Bennie Seltzer

Current position
- Title: Assistant coach
- Team: Texas State
- Conference: Sun Belt

Biographical details
- Born: January 20, 1971 (age 55) Birmingham, Alabama, U.S.

Playing career
- 1989–1993: Washington State
- Position: Guard

Coaching career (HC unless noted)
- 1997–2006: Oklahoma (asst.)
- 2006–2008: Marquette (asst.)
- 2008–2012: Indiana (asst.)
- 2012–2014: Samford
- 2015–2017: Loyola (Chicago) (asst.)
- 2017–2019: Washington State (asst.)
- 2019–2020: Evansville (asst.)
- 2019–2020: Evansville (interim HC)
- 2020–present: Texas State (asst.)

Administrative career (AD unless noted)
- 2014–2015: Indiana (dir. player performance)

Head coaching record
- Overall: 24–47 (.338)

Accomplishments and honors

Awards
- First-team All-Pac-10 (1993);

= Bennie Seltzer =

American college basketball coach (born 1971)

Bennie Seltzer (born January 20, 1971) is an American college basketball coach who most recently served as the interim head coach of the Evansville Purple Aces team following the firing of Walter McCarty. Seltzer is the former head coach of the Samford Bulldogs, a position to which he was hired on April 5, 2012. Previously, he was hired in April 2008 by new Indiana Hoosiers head coach Tom Crean, who brought him and fellow assistant Tim Buckley over from his staff at Marquette. Following his dismissal from Samford, Seltzer was hired by Crean to be Indiana's Director of Player Performance.

==Career==
Seltzer was the former assistant coach at the University of Oklahoma from 1997 to 2006 under head coach Kelvin Sampson. Sampson also coached Seltzer during his playing days at Washington State. The Sooners went to the NCAA tournament eight times in Seltzer's nine seasons on the staff. Seltzer then moved on to Marquette as an assistant under Tom Crean. Seltzer joined Crean and Buckley on the Indiana staff in April 2008, after Crean was hired to replace the fired Kelvin Sampson.

While his first 3 seasons in Bloomington were a major rebuilding project, the 2011-12 Hoosiers finished 5th in the Big Ten Conference and made a run to the Sweet Sixteen. On April 4, 2012, Seltzer was hired to replace Jimmy Tillette as the head men's basketball coach at Samford University. The move marked a return home for Seltzer, who is native to Birmingham.
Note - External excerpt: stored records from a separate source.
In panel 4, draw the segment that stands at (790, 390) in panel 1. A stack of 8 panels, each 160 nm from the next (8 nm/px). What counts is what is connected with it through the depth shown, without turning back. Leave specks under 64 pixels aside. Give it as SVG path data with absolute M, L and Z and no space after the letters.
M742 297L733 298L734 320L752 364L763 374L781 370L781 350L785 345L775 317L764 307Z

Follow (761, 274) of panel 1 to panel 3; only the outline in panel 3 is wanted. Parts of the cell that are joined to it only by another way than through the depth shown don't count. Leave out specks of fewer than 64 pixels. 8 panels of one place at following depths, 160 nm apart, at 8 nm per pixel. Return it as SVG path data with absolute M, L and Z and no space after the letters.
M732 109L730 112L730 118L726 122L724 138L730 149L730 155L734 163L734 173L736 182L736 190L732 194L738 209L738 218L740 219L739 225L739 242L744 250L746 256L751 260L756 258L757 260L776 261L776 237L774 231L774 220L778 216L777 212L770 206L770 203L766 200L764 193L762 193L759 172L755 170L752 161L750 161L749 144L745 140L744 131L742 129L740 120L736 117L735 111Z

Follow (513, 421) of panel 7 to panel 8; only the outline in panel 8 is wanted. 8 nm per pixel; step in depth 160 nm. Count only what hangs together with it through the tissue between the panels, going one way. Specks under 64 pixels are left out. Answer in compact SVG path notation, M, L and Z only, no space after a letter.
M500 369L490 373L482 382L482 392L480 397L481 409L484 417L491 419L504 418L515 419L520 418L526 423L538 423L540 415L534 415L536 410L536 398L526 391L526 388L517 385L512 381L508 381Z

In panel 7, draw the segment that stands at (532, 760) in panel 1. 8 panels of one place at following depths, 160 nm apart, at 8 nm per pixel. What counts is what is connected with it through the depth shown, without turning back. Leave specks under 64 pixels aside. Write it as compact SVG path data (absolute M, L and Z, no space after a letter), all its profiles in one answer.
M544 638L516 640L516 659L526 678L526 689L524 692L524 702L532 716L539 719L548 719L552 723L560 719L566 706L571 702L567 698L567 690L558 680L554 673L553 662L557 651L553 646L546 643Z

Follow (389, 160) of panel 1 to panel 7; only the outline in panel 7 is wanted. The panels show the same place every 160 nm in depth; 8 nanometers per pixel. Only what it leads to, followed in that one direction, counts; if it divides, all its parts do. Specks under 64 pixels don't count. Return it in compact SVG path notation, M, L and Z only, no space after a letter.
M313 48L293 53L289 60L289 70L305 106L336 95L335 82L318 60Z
In addition to his college coaching jobs, Seltzer was selected as one of four coaches for the USA Basketball national team trials in July 2004. He worked with players that were trying out for the final roster, a team that would go on to win the gold medal.

Seltzer had an outstanding playing career at Washington State. He earned Pac-10 All-Freshman honors in 1990, first-team All-Pac-10 as a senior in 1993 and still holds the All-Time record for career assists in the conference (473). He then went on to spend four seasons playing professionally in Turkey, Venezuela, Poland and the Netherlands.

==Head coaching record==

Record table
Season: Team; Overall; Conference; Standing; Postseason
Samford Bulldogs (Southern Conference) (2012–2014)
2012–13: Samford; 11–21; 9–9; T–3rd (North)
2013–14: Samford; 13–20; 6–10; T–7th
Samford:: 24–41 (.369); 15–19 (.441)
Evansville Purple Aces (Missouri Valley Conference) (2019–2020)
2019–20: Evansville; 0–6; 0–6; 10th
Evansville:: 0–6 (.000); 0–6 (.000)
Total:: 24–47 (.338)

== Personal life ==
Seltzer graduated from A.H. Parker High School (Birmingham, Alabama) in 1989 and went on to earn his B.A. in sociology from Washington State University. He is married to DicQues and has two sons, Diamond and Bennie III.